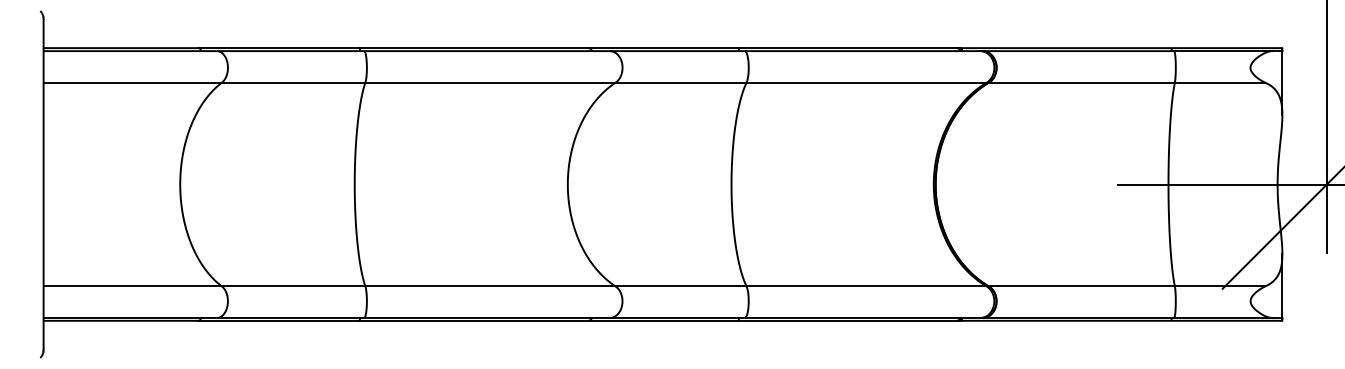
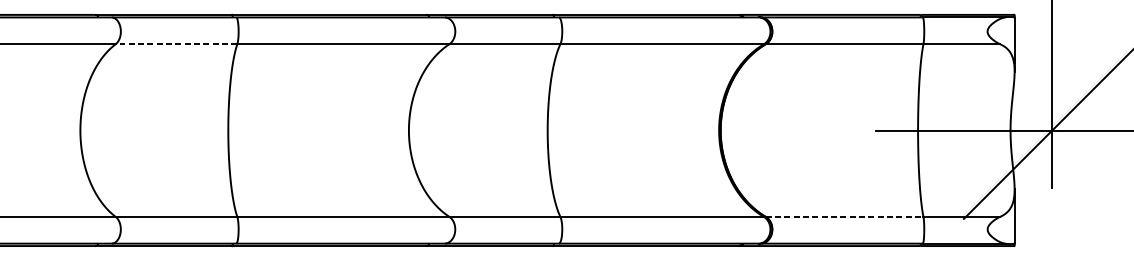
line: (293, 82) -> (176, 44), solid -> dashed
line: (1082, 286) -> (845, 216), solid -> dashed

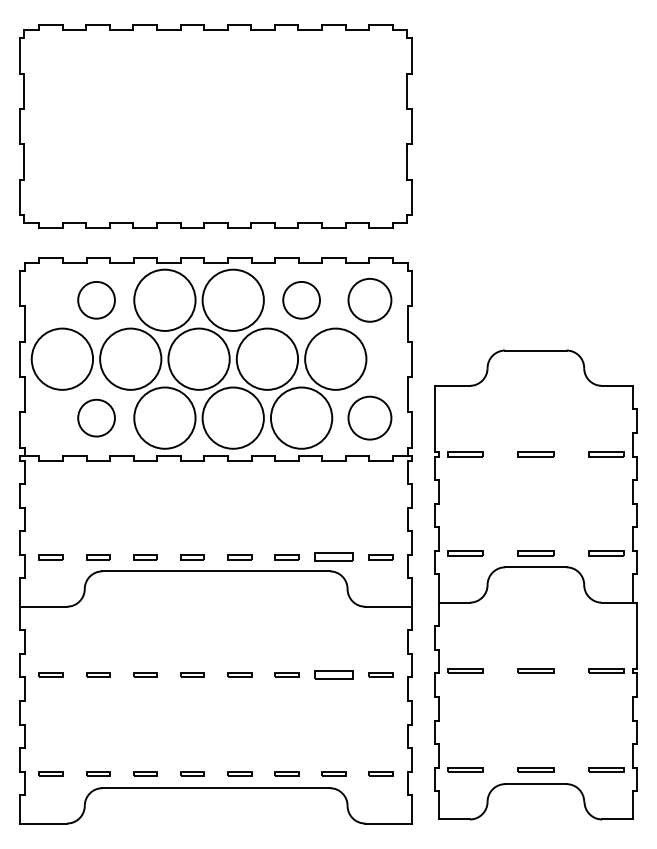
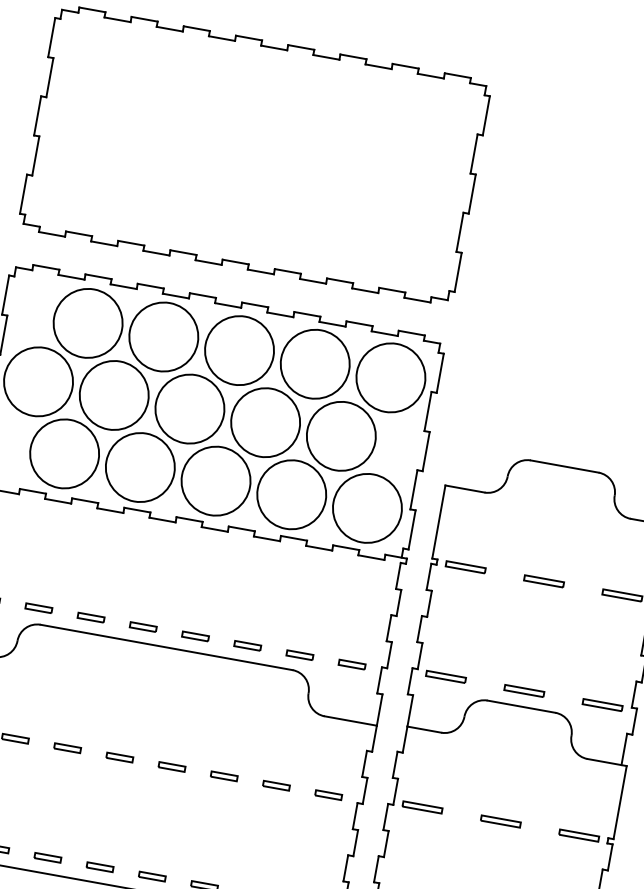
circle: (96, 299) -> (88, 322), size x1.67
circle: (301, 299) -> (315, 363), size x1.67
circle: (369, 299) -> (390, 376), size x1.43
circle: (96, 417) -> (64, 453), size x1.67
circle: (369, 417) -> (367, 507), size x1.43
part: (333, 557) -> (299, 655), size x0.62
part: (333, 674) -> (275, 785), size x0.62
+ + + + +
- EXERCISE -
What is the number of lines in the listing above that contain the string "part"? Give only the number.

- ANSWER SPACE -
2